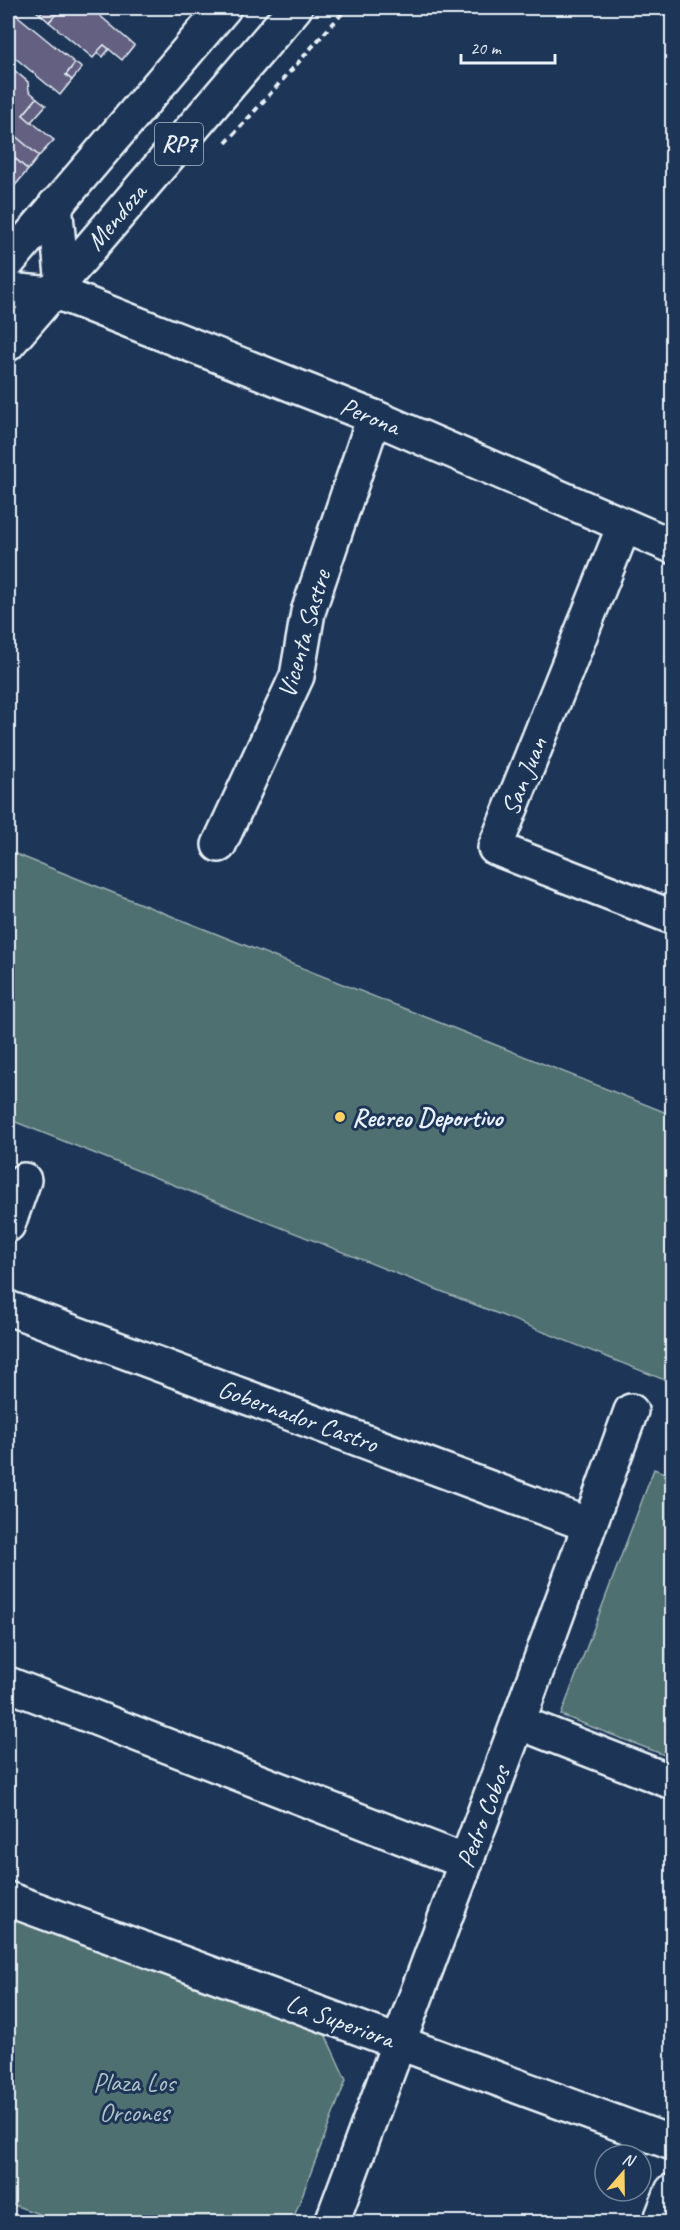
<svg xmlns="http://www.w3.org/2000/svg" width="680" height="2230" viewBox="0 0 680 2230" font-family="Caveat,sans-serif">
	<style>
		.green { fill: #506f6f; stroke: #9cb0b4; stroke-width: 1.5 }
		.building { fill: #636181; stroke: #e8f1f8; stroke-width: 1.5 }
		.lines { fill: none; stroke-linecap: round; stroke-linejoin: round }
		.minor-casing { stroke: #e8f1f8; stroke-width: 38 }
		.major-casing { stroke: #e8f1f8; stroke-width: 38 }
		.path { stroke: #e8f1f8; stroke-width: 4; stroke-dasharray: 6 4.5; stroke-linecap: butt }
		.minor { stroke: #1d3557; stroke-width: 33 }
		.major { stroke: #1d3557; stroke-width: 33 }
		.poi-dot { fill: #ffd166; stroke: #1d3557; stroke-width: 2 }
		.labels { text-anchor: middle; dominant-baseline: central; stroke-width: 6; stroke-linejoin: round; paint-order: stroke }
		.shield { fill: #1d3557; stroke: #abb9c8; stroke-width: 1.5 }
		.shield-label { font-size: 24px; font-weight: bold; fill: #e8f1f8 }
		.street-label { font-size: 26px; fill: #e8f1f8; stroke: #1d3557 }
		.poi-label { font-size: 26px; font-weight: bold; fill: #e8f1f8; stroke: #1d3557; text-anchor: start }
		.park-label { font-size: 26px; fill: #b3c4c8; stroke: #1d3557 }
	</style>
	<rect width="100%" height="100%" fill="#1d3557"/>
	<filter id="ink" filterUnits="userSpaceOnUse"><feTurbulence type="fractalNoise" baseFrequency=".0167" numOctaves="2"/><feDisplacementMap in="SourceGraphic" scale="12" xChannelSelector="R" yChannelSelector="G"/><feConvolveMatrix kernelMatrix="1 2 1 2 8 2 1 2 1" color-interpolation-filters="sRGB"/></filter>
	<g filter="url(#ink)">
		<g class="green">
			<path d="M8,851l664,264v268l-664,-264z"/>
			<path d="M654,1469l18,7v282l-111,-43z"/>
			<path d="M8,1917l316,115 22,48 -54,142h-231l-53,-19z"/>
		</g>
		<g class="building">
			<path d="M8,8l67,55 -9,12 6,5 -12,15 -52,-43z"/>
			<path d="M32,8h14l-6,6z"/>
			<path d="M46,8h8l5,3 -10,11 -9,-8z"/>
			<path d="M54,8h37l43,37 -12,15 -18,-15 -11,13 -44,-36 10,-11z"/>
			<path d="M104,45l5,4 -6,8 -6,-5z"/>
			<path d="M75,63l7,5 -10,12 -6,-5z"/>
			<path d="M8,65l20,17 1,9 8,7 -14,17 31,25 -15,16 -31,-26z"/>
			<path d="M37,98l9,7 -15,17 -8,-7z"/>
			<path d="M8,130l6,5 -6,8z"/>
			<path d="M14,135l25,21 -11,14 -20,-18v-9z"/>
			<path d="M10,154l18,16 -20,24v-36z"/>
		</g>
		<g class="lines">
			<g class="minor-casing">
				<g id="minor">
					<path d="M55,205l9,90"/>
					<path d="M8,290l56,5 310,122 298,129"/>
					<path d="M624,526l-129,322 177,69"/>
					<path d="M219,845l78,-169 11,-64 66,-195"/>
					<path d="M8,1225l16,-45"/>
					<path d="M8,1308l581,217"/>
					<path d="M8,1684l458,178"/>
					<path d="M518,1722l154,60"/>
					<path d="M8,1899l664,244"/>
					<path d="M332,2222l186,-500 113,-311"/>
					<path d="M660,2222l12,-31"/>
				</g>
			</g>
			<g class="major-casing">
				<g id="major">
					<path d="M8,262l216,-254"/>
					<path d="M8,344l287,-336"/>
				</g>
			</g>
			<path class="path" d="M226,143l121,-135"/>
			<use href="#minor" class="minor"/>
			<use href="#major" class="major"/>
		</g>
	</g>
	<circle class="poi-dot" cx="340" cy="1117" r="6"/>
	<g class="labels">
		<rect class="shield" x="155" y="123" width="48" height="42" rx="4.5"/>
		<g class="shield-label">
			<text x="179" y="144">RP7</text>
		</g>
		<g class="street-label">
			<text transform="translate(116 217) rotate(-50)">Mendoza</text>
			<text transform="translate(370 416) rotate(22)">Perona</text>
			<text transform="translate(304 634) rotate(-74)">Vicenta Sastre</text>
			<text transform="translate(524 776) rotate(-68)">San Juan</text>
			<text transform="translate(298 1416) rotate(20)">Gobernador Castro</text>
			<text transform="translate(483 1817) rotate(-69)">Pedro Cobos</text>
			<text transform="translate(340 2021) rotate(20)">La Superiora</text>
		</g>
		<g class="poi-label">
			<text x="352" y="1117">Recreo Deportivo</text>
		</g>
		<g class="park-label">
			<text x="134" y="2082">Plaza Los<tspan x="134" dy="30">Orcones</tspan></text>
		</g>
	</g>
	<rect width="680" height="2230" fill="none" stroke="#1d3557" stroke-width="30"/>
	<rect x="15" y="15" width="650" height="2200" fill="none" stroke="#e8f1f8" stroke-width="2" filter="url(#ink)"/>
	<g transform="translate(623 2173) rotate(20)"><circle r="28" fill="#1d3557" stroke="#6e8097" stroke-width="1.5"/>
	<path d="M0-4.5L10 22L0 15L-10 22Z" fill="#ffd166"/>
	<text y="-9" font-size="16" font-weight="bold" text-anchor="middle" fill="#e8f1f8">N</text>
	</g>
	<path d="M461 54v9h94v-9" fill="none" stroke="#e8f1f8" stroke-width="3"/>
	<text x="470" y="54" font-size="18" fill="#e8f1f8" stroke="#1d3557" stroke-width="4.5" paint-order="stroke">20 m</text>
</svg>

■ ■ ■

Problem to work on: Using the data above, return each line that includes the word "lines".

Output of the exercise:
		.lines { fill: none; stroke-linecap: round; stroke-linejoin: round }
		<g class="lines">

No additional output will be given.